▶ _Was verlangt ist_
Kannst du das Material von der Zeile mit „Daily rounds. Field to complete: energy“ bis zur Zeile mit „Log entry: 300 A“, beide eingeschlossen, als Markdown-Tabelle mit den Spalten „Nr“ (fortlaufende Nummer) und „Zeile“ umschreiben? Leerzeilen und Bilder gehören nicht in die Antwort.

+ + + +

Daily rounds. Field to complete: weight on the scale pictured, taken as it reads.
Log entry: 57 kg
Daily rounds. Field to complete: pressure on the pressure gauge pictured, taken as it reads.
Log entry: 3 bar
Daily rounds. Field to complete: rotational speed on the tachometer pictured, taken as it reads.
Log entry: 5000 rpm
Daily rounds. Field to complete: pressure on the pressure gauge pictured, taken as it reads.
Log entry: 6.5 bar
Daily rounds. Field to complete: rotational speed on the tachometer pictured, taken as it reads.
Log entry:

+ + + +

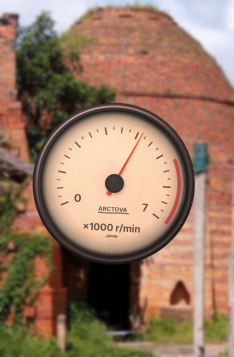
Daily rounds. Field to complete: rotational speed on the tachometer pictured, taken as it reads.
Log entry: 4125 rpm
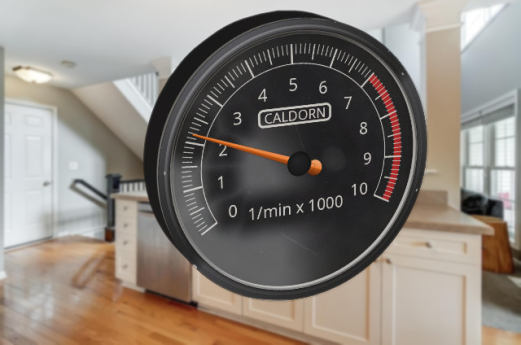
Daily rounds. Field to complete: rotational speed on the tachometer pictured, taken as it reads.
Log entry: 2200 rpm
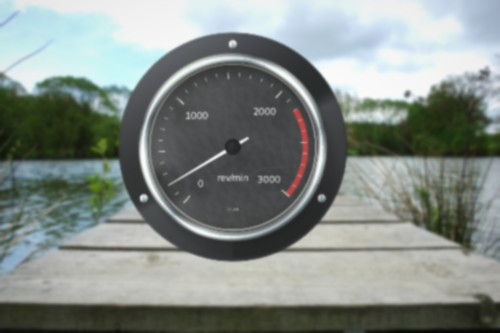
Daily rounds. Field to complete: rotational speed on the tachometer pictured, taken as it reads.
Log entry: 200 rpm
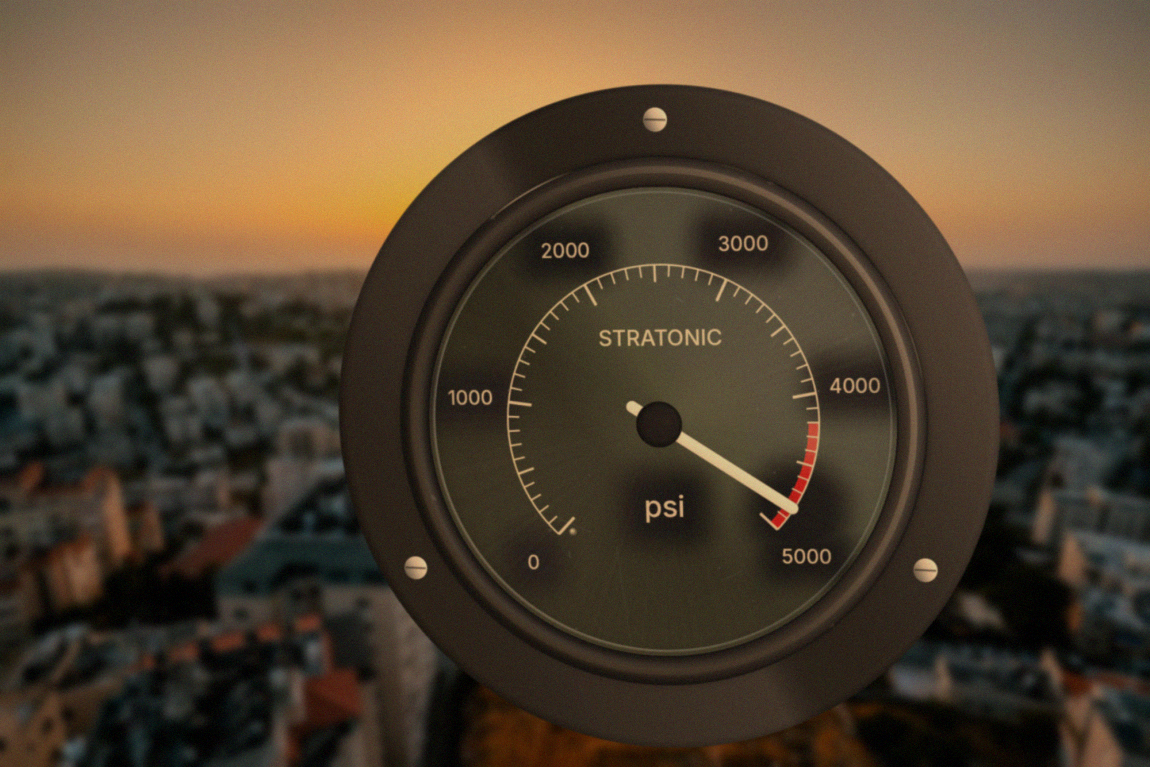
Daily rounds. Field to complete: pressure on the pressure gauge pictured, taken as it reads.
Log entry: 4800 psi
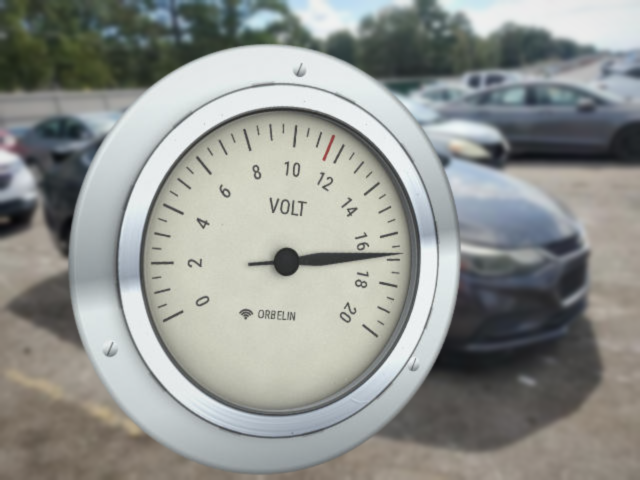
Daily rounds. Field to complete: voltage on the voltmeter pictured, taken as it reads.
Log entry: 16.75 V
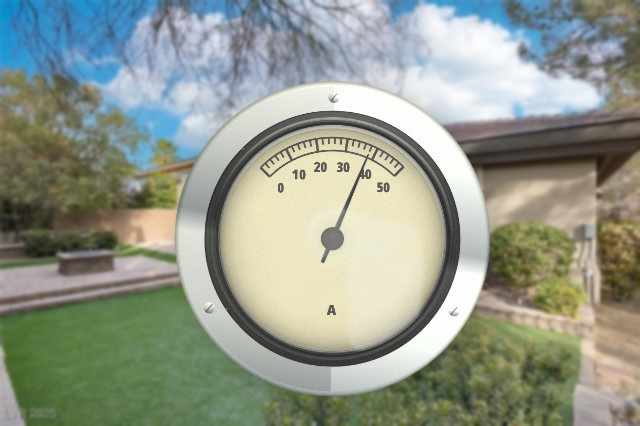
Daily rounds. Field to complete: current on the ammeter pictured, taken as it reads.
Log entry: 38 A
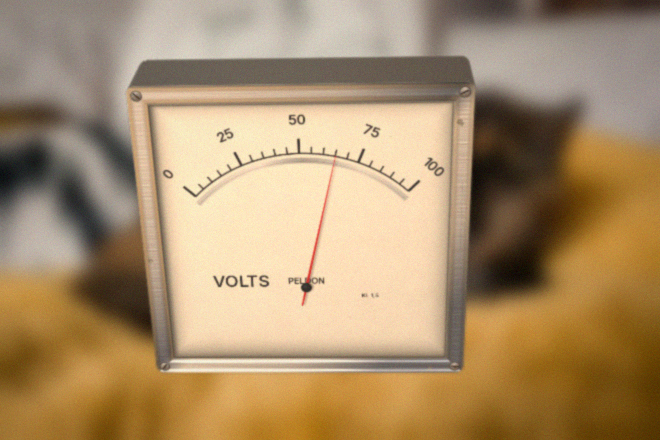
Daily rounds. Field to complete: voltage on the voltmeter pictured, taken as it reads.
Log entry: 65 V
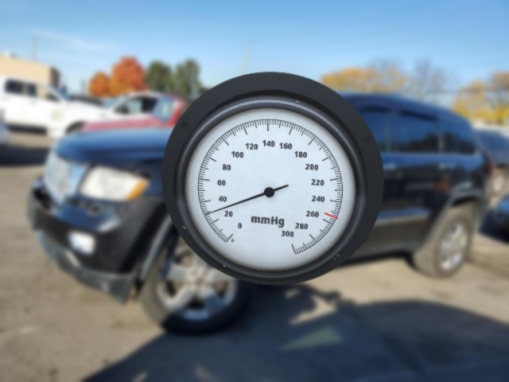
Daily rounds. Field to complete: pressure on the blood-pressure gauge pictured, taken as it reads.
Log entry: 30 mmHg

+ + + +

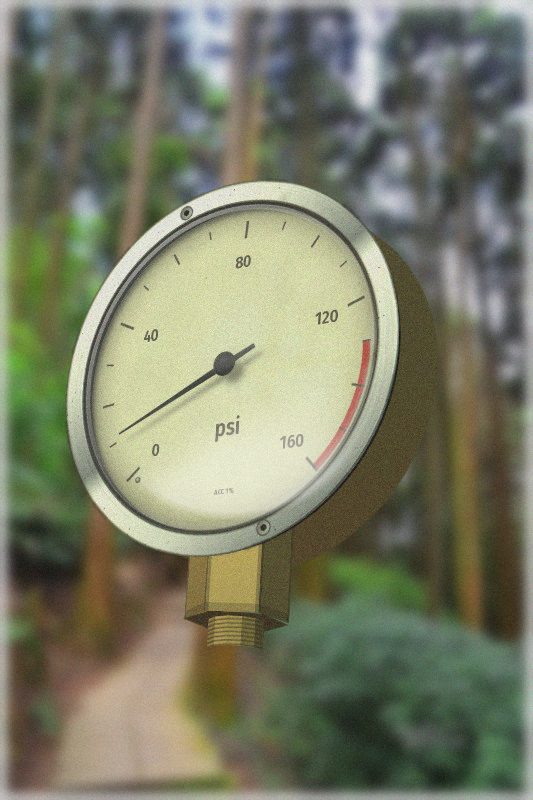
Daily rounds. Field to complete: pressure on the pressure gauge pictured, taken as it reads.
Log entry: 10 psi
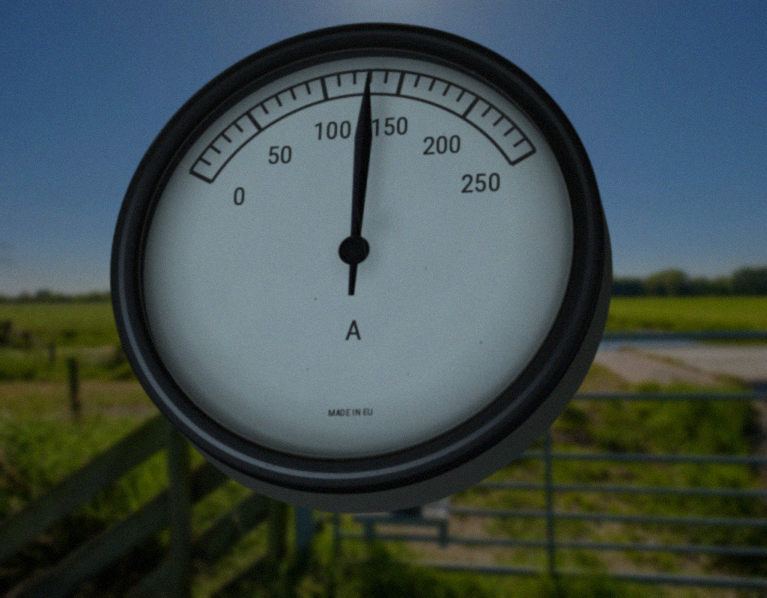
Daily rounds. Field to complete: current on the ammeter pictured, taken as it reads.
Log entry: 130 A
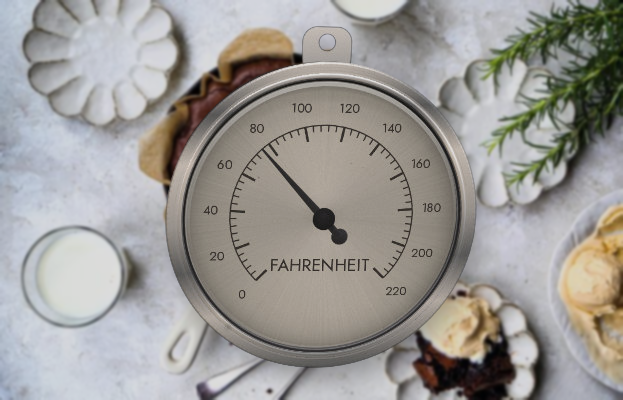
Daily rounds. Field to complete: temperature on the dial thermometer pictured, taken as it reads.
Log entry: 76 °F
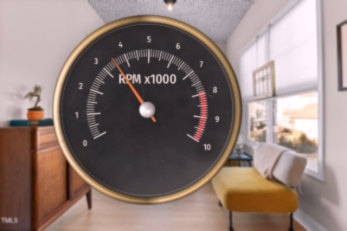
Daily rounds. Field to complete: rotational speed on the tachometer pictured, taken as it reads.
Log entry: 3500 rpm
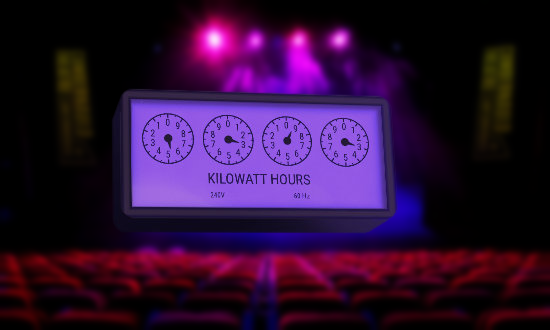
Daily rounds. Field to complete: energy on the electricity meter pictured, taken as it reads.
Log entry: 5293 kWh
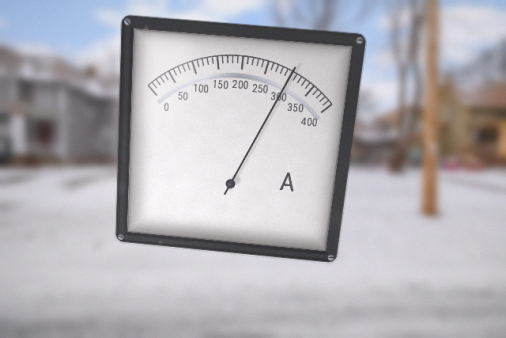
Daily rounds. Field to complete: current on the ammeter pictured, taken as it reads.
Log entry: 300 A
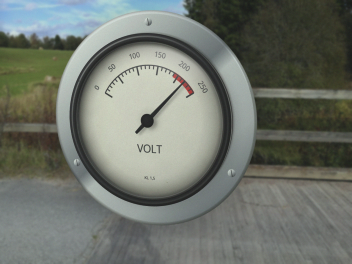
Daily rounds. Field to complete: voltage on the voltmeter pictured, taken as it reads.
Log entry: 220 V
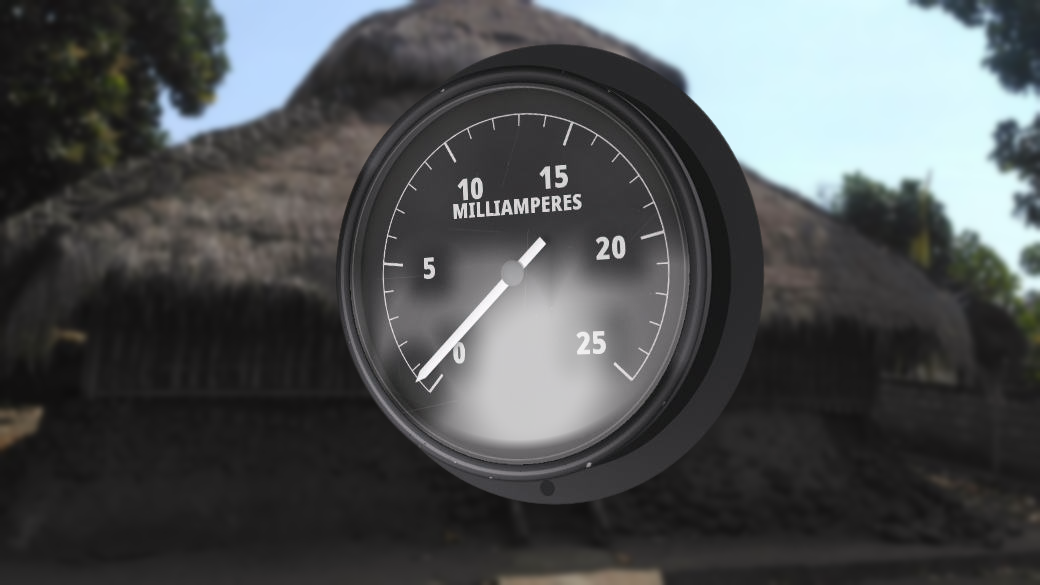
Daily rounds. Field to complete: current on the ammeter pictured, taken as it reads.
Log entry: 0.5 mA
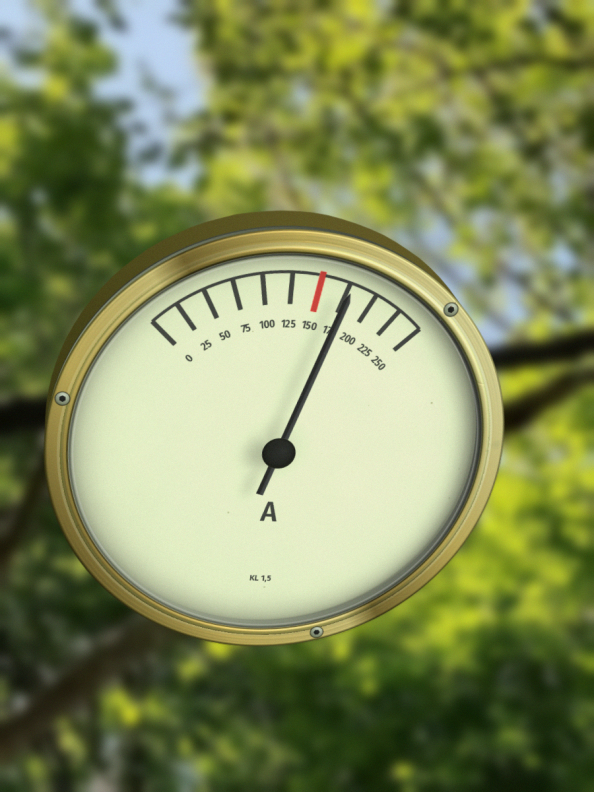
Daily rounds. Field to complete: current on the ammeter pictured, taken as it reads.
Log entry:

+ + + +

▶ _Antwortfeld_
| Nr | Zeile |
|---|---|
| 1 | Daily rounds. Field to complete: energy on the electricity meter pictured, taken as it reads. |
| 2 | Log entry: 5293 kWh |
| 3 | Daily rounds. Field to complete: current on the ammeter pictured, taken as it reads. |
| 4 | Log entry: 300 A |